#### Task brief:
Reproduce the book review text below in full and word for word, ending with its final line.

#### Extract to read:
This is a short book on a man about whom almost nothing is known. Fibonacci sometimes called himself Bigallo, perhaps a Tuscan dialect word for traveller, and he certainly knew his way around the cosmopolitan Mediterranean world of the 13th century. It was perhaps inevitable that the Hindu-Arabic system would have come to Italy in time—it was simply too useful in a complex trading world—but Devlin has certainly shown that Fibonacci deserves the credit for setting in all in motion. This is a readable and enjoyable book and I actually understood the maths!

Reviewed by Charles Freeman, historical consultant to the Blue Guides and author of Sites of Antiquity: 50 Sites that Explain the Classical World. For more on Fibonacci, see here.


Nikolaus Pevsner: The Life

Susie Harries, Chatto & Windus, 2011.

#### Listed entries:
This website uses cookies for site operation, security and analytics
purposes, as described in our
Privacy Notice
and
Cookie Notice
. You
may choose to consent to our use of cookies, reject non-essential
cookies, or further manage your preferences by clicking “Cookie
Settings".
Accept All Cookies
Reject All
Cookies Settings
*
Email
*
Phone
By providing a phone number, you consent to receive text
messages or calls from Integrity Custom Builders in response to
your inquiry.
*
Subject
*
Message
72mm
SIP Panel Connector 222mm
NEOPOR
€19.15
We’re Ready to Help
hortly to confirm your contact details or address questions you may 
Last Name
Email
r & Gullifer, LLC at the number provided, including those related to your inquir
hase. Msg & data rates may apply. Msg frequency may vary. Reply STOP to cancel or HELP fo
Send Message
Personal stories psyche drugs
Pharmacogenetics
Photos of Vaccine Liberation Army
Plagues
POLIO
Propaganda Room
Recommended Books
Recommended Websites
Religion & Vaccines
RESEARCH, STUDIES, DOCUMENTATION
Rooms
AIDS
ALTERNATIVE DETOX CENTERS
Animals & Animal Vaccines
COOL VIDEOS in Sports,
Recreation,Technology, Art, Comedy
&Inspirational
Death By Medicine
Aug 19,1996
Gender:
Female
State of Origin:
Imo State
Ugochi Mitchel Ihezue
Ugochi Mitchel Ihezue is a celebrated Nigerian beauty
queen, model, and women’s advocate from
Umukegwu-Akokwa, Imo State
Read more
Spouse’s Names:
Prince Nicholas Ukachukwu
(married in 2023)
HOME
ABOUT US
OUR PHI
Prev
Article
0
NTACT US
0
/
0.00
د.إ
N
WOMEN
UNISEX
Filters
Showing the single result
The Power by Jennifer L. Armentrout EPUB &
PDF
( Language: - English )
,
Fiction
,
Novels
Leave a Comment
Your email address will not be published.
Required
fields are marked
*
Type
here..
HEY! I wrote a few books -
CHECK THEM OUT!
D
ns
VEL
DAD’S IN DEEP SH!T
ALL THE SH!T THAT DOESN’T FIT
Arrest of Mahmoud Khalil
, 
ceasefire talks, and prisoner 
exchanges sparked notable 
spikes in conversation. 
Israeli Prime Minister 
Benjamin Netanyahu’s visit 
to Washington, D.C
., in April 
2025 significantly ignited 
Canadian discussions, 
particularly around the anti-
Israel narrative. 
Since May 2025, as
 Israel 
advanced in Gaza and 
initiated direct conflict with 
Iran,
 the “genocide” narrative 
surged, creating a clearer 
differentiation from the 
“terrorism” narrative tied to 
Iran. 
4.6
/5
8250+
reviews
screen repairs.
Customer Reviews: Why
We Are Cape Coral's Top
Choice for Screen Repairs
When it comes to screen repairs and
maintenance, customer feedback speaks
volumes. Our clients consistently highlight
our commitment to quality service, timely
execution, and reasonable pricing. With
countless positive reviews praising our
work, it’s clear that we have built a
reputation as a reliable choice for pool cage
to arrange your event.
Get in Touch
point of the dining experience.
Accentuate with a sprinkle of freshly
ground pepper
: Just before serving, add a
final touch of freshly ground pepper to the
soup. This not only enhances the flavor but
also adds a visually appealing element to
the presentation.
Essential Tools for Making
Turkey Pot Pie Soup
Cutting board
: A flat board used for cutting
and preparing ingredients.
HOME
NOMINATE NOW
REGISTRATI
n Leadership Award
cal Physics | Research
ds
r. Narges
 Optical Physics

#### Answer:
This is a short book on a man about whom almost nothing is known. Fibonacci sometimes called himself Bigallo, perhaps a Tuscan dialect word for traveller, and he certainly knew his way around the cosmopolitan Mediterranean world of the 13th century. It was perhaps inevitable that the Hindu-Arabic system would have come to Italy in time—it was simply too useful in a complex trading world—but Devlin has certainly shown that Fibonacci deserves the credit for setting in all in motion. This is a readable and enjoyable book and I actually understood the maths!

Reviewed by Charles Freeman, historical consultant to the Blue Guides and author of Sites of Antiquity: 50 Sites that Explain the Classical World. For more on Fibonacci, see here.


Nikolaus Pevsner: The Life

Susie Harries, Chatto & Windus, 2011.